**WHAT YOU NEED TO DO:** Scan the entries for the word "moved". Every line that has it should be copied.

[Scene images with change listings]
BEGIN

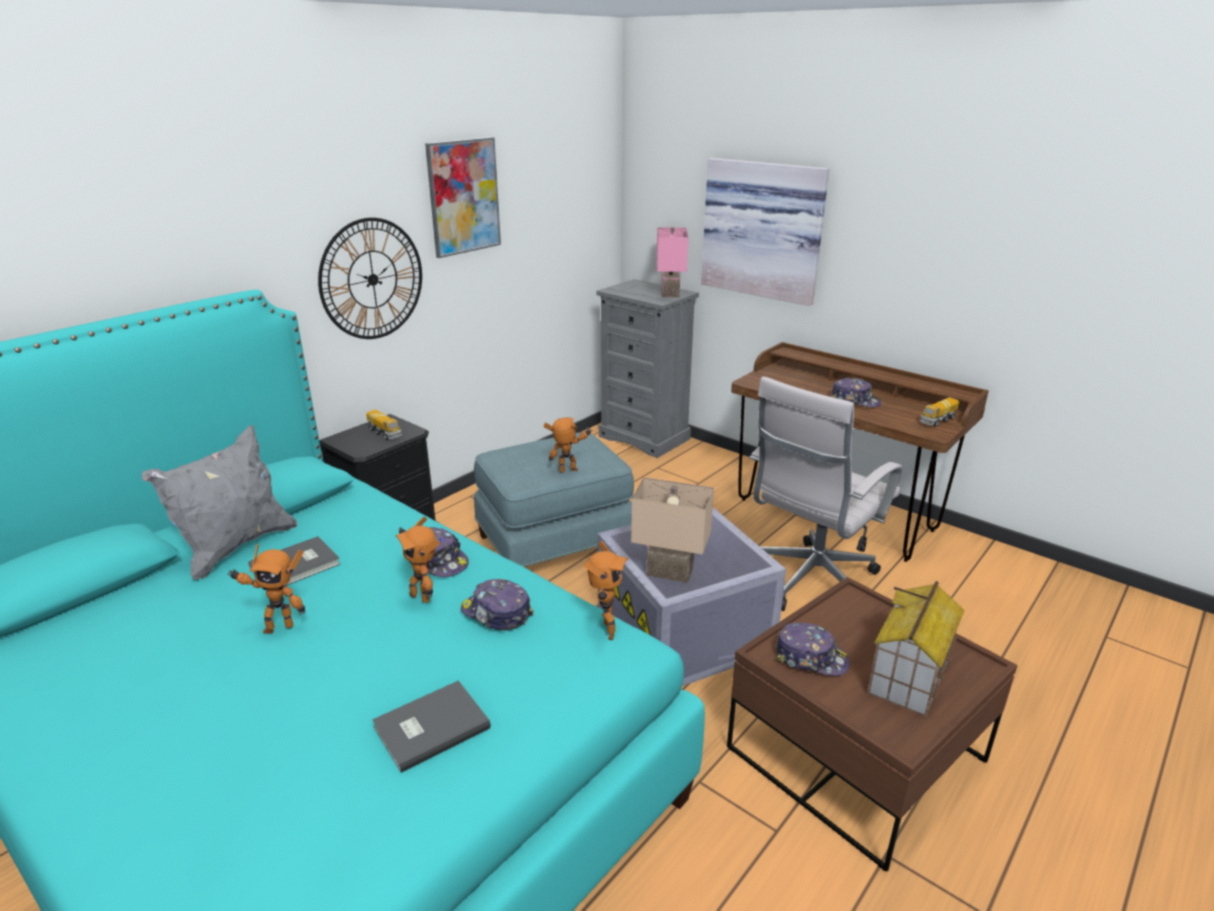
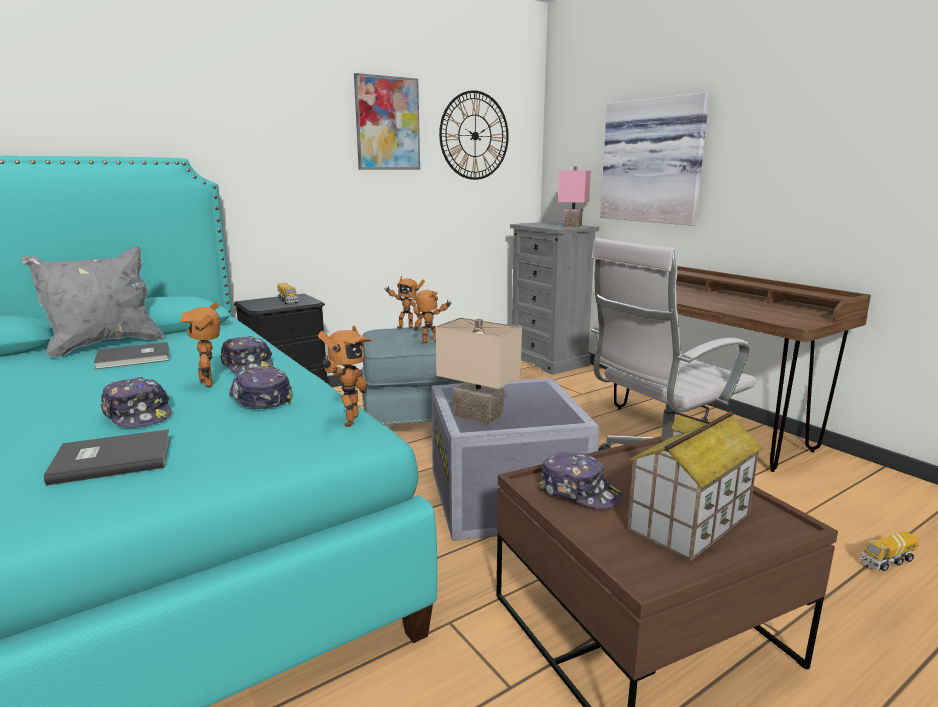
camera: 15 degrees right, 10 degrees down
toy robot [227,544,305,634] -> toy robot moved to [385,276,425,328]
wall clock [318,218,422,339] -> wall clock moved to [439,90,509,180]
cap [832,377,882,407] -> cap moved to [100,377,172,428]
toy truck [920,397,959,427] -> toy truck moved to [860,531,919,571]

END

**TASK RESPONSE:**
toy robot [227,544,305,634] -> toy robot moved to [385,276,425,328]
wall clock [318,218,422,339] -> wall clock moved to [439,90,509,180]
cap [832,377,882,407] -> cap moved to [100,377,172,428]
toy truck [920,397,959,427] -> toy truck moved to [860,531,919,571]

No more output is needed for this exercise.